The findings reflect mounting concern among businesses with turnovers of £5 million and above, as they balance rising payroll liabilities with the need to maintain competitiveness.

ITM Power secures role in UK hydrogen projects

ITM Power has been selected as the electrolyser supplier for two upcoming green hydrogen projects in the UK. One of these is a major project backed by the government’s Hydrogen Allocation Round 2 (HAR2), and the other is a smaller UK-based development. Both projects are awaiting final investment decisions.

The Sheffield-based firm will deploy its Poseidon electrolysis module across both sites. This latest selection follows its recent involvement in Uniper’s 120MW hydrogen project at the Humber, reinforcing ITM Power’s growing position in the UK’s emerging hydrogen market.

Certification body sets sights on growth following £500,000 investment

West Yorkshire-based Supply Chain In-sites is growing annual revenues and creating jobs following a £500,000 investment from Finance Yorkshire. The certification body specialises in auditing and verifying product supply chains, ensuring suppliers across the globe comply with the requirements of retailers and accreditation bodies.
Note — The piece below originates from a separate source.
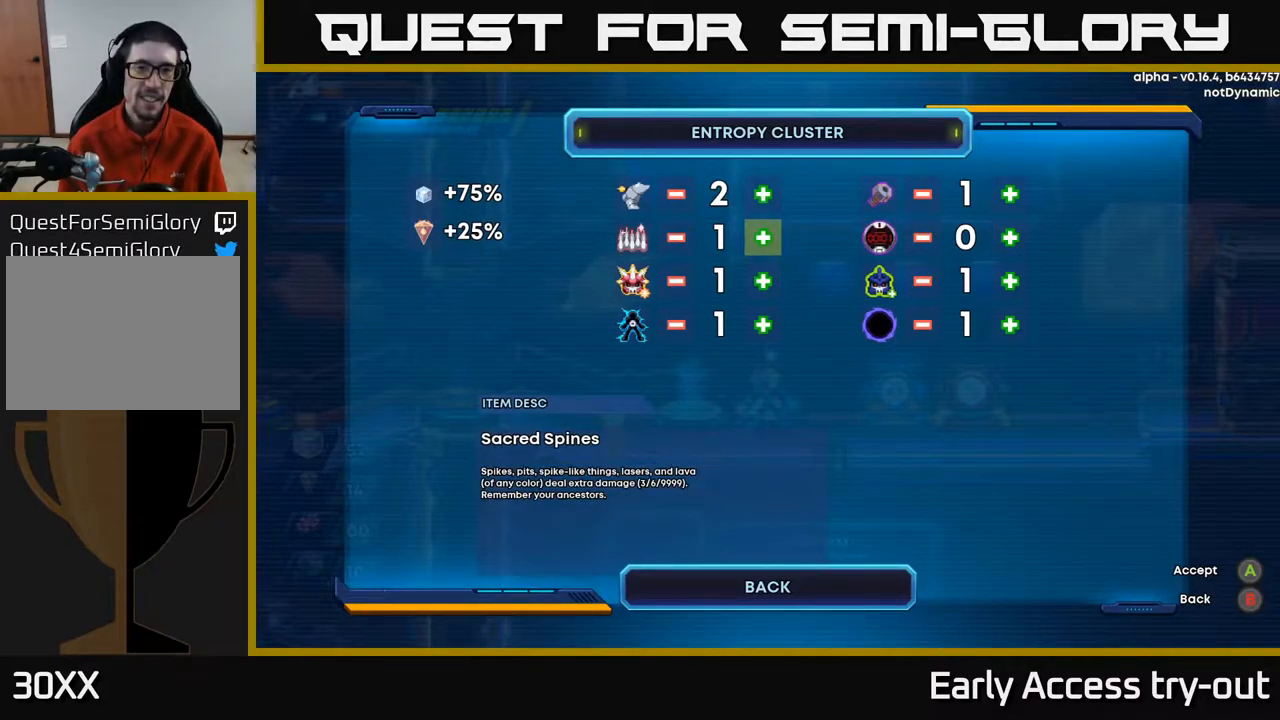
{"buttons": [], "left_stick": "center", "right_stick": "center", "events": [[417, "A", "down"], [500, "A", "up"]]}
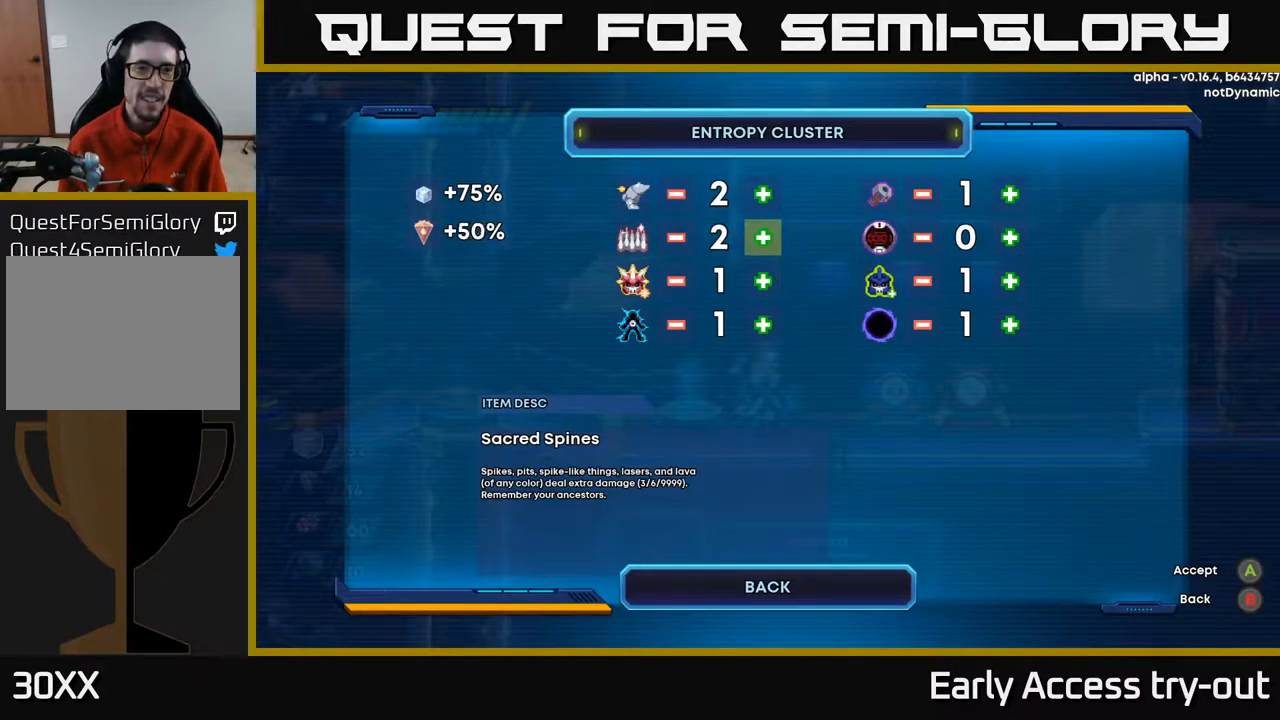
{"buttons": [], "left_stick": "center", "right_stick": "center", "events": []}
CEO Rob Chester has 25 years’ experience in the grocery sector with major brands including Tesco and Walmart. He founded the company in 2021 with four other founders. They have achieved 50% annual revenue growth to reach £1.3 million turnover in 2024. Rob’s ambition is to grow turnover to £10 million by 2029 and expand his team from 12 to 50 employees during that period. Clients include Aldi, WHSmith, Grown in Britain, RSPCA Assured and Plant Healthy. Rob said: “We have created a great team because we all have experience working on both sides of the table. As a customer of certification bodies as well a certification provider. This experience has informed our approach to building SCI as both a trusted certification partner and a disruptive innovator in supply chain risk management.” Finance Yorkshire’s £500,000 investment from its growth fund will support SCI’s technological innovation including the use of AI, staff growth and training. The investment has already enabled SCI to make strategic hires in the US and Asia to better serve international clients. Rob added: “Finance Yorkshire is a hands-on investment partner and understands our model and vision. The partnership has also delivered potential synergies and partnerships with other Finance Yorkshire investee companies.” Finance Yorkshire CEO Alex McWhirter said: “SCI is to be congratulated on its achievements to date and its commitment to a substantial growth trajectory. The drive to increase its turnover significantly will add to the region’s wealth as well as creating jobs in Yorkshire in the future. “Finance Yorkshire is pleased to support SCI in its ambition to move towards real-time risk assurance, harnessing the use of AI and predictive analytics.”